Dalam konstruksi itu, sebagai strategi jalan kebudayaan Gus Dur berpuluh puluh tahun menulis di media cetak dengan cara "unik", ia menulis tentang kiai dan pesantren, dua identitas kultural NU  di majaleh "Tempo" dan harian "Kompas", dua media Nasional "papan atas" yang dipersepsi ummat Islam di masanya sebagai media "sekuler".

Ini tentu dimaksudkan bukan sekedar untuk memperkenalkan tentang NU kepada khalayak umum (non NU) melainkan juga menghadirkan sebuah perspektif bahwa kiai dan pesantren memiliki caranya sendiri untuk adaptasi terhadap pembaharuan dan modernisasi pembangunan yang digalakkan rejim Orde Baru.

Di sisi lain, Gus Dur justru banyak menulis di majalah "Aula", milik NU atau harian "Pelita" milik PPP - umat Islam, tentang urgensi negara demokrasi - bukan "negara Islam", tentang "Hak Asasi Manusia dll, untuk memperkenalkan wacana baru bukan saja asing di kalangan NU di masanya, bahkan tak jarang dituding wacana "kafir".

Karena itu, Gus Dur acapkali kontrovesial,  tidak selalu diterima tokoh tokoh politik Islam, bahkan di kalangan NU sendiri, dituding liberal, merusak "harmoni" umat dan "dibully" habis, dipandang melemahkan spirit dan semangat perjuangan politik umat Islam "Vis a Vis" negara Orde baru.

Itulah perjuangan  politik Gus Dur begitu panjang dan rumit membuka jalan kesadaran demokrasi dalam "double track", melalui penguatan pranata masyarakat sipil terutama warga NU yang dipimpinnya sekaligus  "penyeimbang" atas monopoli politik rejim "Orde Baru".

Ia memimpin NU bukan untuk "tukar tambah" konsesi politik dengan rejim Orde Baru melainkan menarik NU ke ruang percakapan tentang pentingnya demokrasi dalam kehidupan berbangsa dan bernegara.

Ia ditopang oleh penguasaannya terhadap teori ilmu ilmu sosial "barat" dan beragam ideologi dunia sama fasihnya dengan penguasaannya terhadap khazanah "kitab kuning", literatur khas pesantren di mana ia lahir dan bertumbuh.

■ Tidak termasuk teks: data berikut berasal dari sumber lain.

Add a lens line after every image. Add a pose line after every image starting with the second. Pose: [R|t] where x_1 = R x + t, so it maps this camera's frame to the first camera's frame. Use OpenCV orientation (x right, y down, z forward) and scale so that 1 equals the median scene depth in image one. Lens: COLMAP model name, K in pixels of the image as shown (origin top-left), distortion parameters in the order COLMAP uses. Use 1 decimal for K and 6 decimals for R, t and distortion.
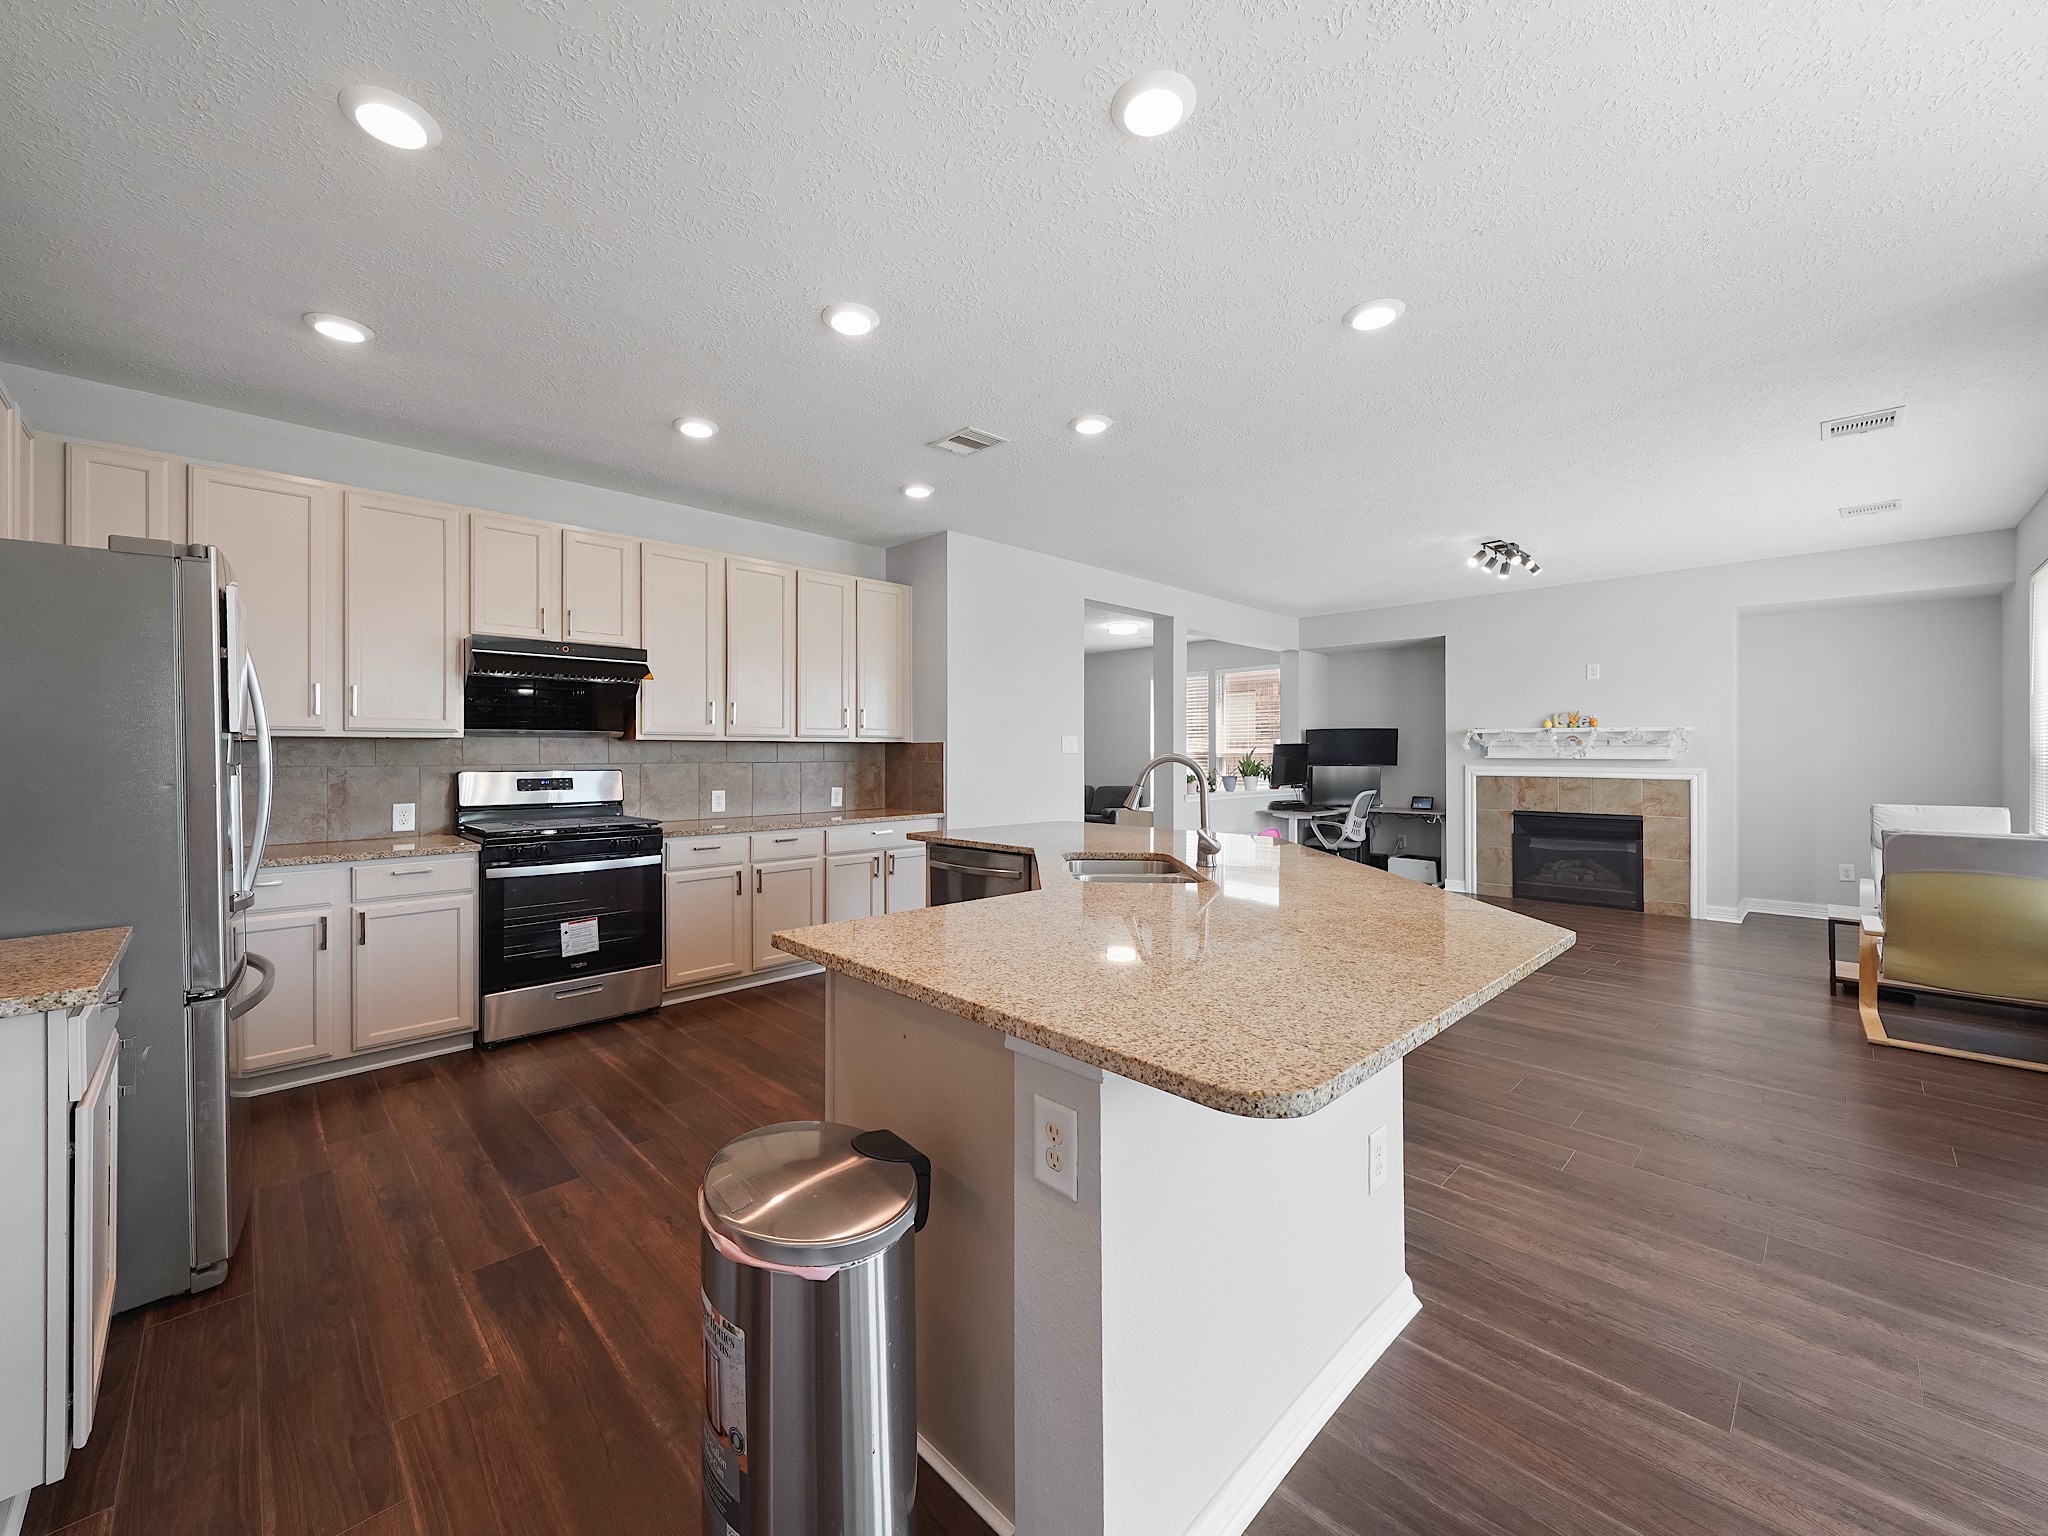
lens RADIAL K [[783.1, 0, 1028.1], [0, 783.1, 756.0], [0, 0, 1]] dist [0.001519, -0.000893]
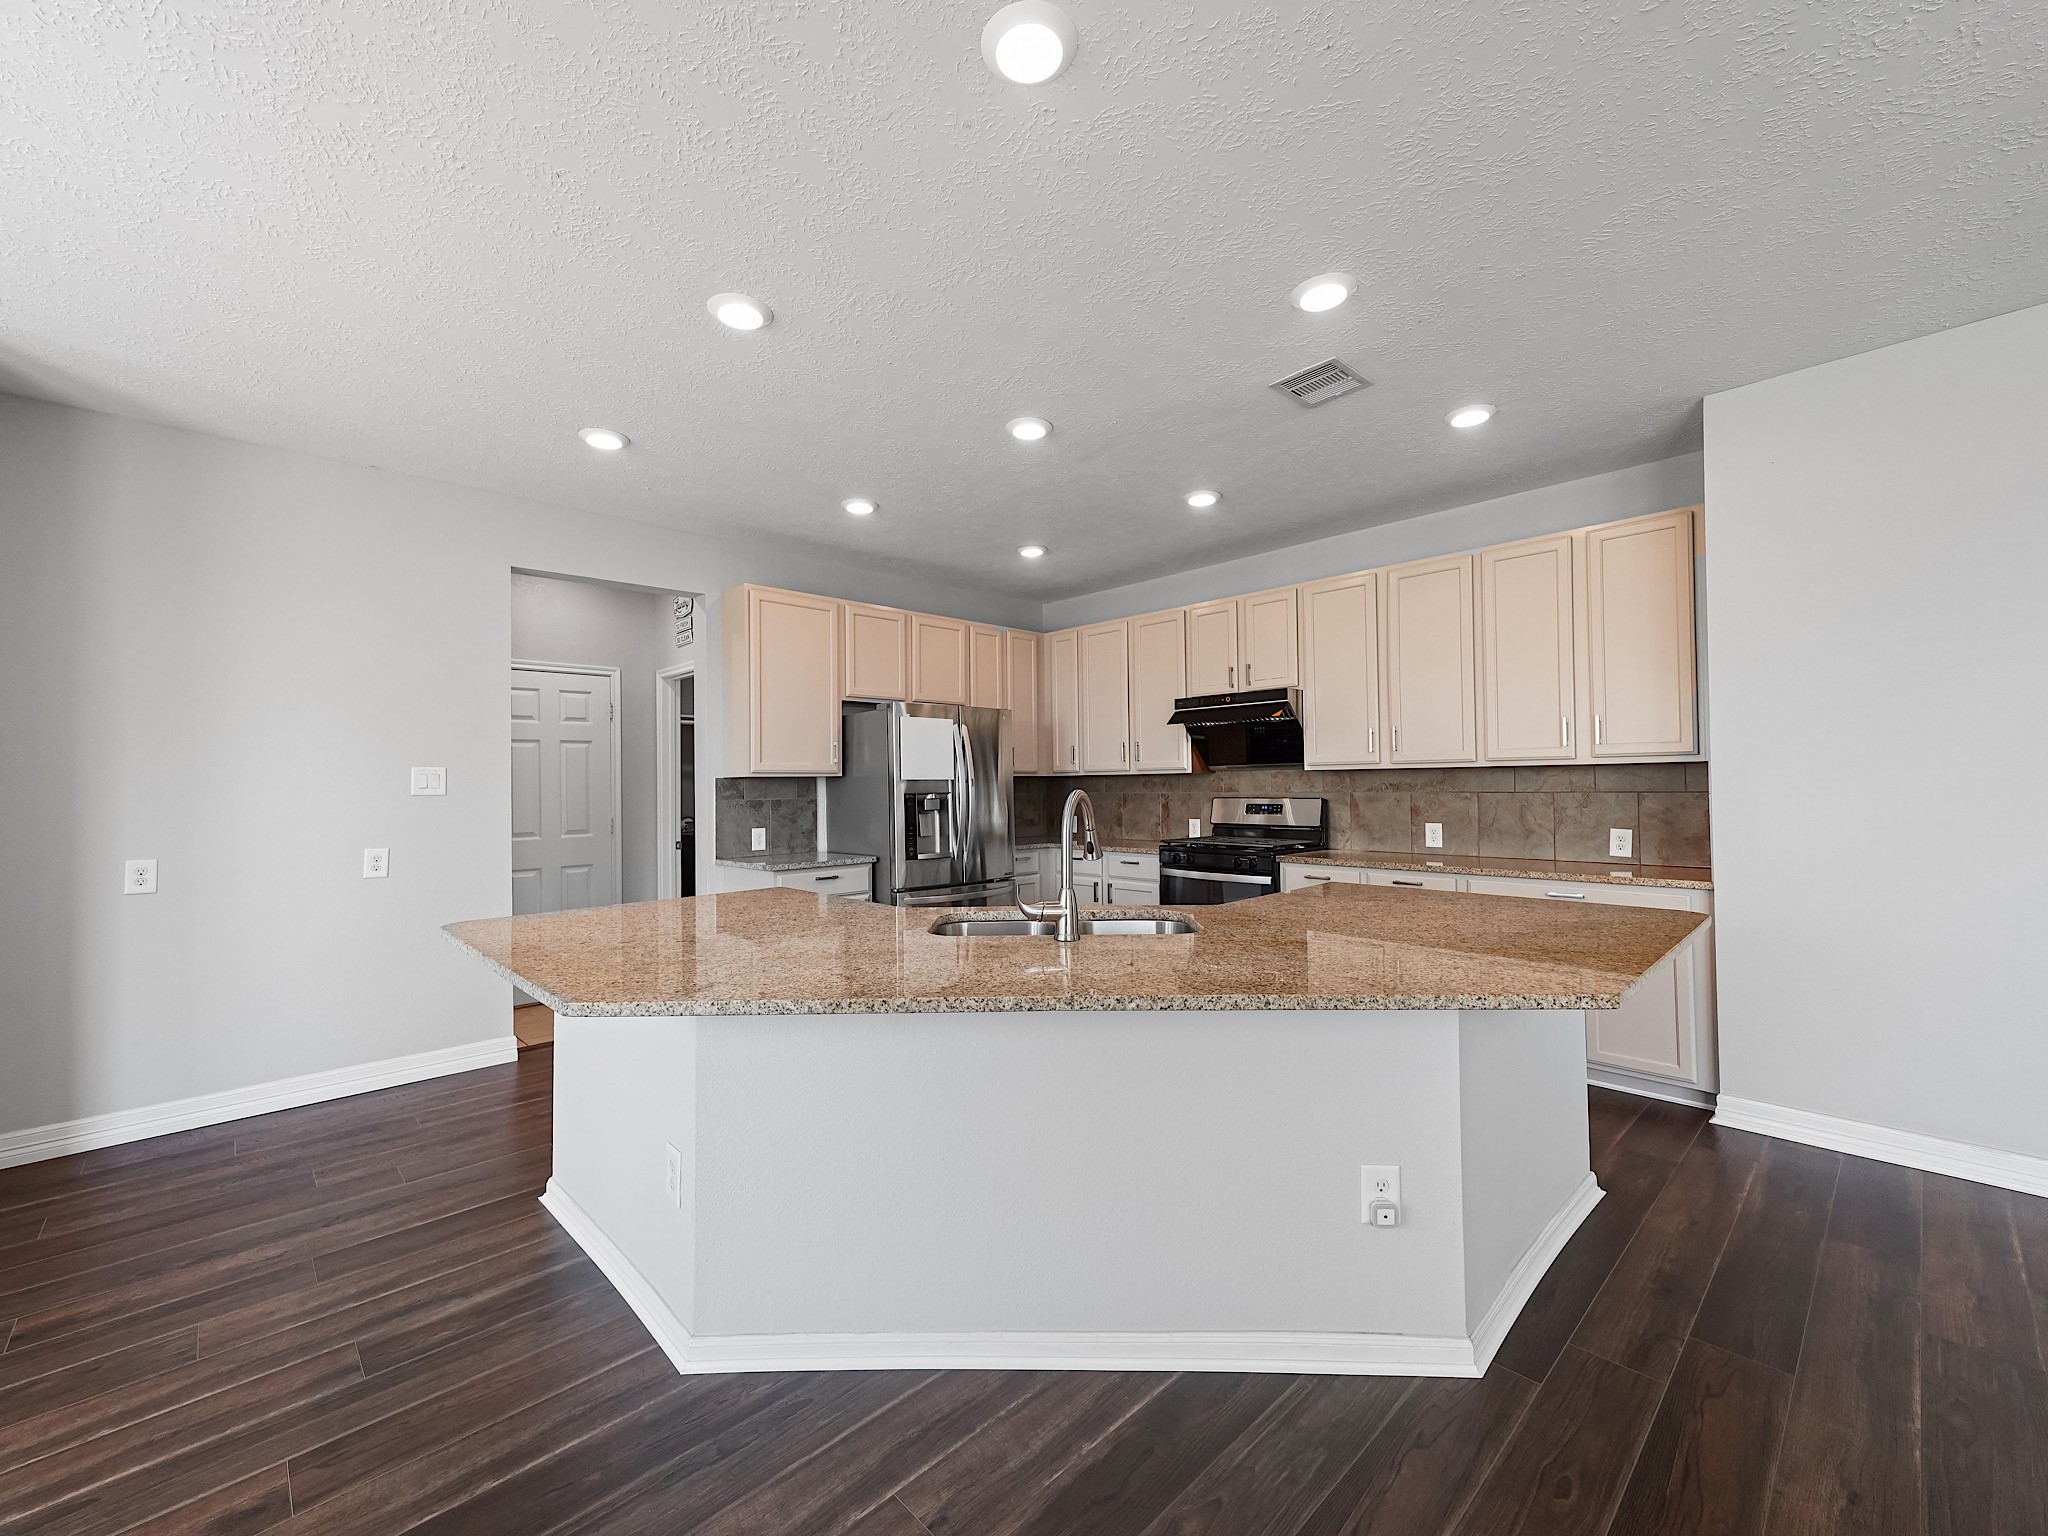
lens RADIAL K [[843.0, 0, 1026.7], [0, 843.0, 773.6], [0, 0, 1]] dist [0.006778, -0.001116]
pose [[0.005359, -0.011919, -0.999915, 0.704355], [0.007565, 0.999901, -0.011878, -0.006390], [0.999957, -0.007501, 0.005449, 0.647414]]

Gus Dur dengan segala "zig zag" dan manuver manuver politiknya yang tak jarang kontroversial bukan saja dalam kerangka membentuk kematangan psyikhologis kalangan umat Islam, khususnya warga NU yang dipimpinnya tentang pentingnya keniscayaan demokrasi dalam konteks negara kebangsaan 

Lebih dari itu dalam kerangka "sublimasi", sebuah penguatan instrinsik atas hasil Muktamar NU ke 27 tahun 1984 bahwa Pancasila adalan Islam dalam "wajah Pribumisasinya"  di Indonesia, bersifat final bagi bangsa Indonesia yang beragam dan majemuk.

Dalam konteks peran dan kontribusi yang paling mendasar bagi Indonesia inilah, hemat penulis, Gus Dur lebih dari sekedar layak untuk ditetapkan mendapat "gelar" Pahlawan Nasional dalam momentum Hari Pahlawan Nasional 2025.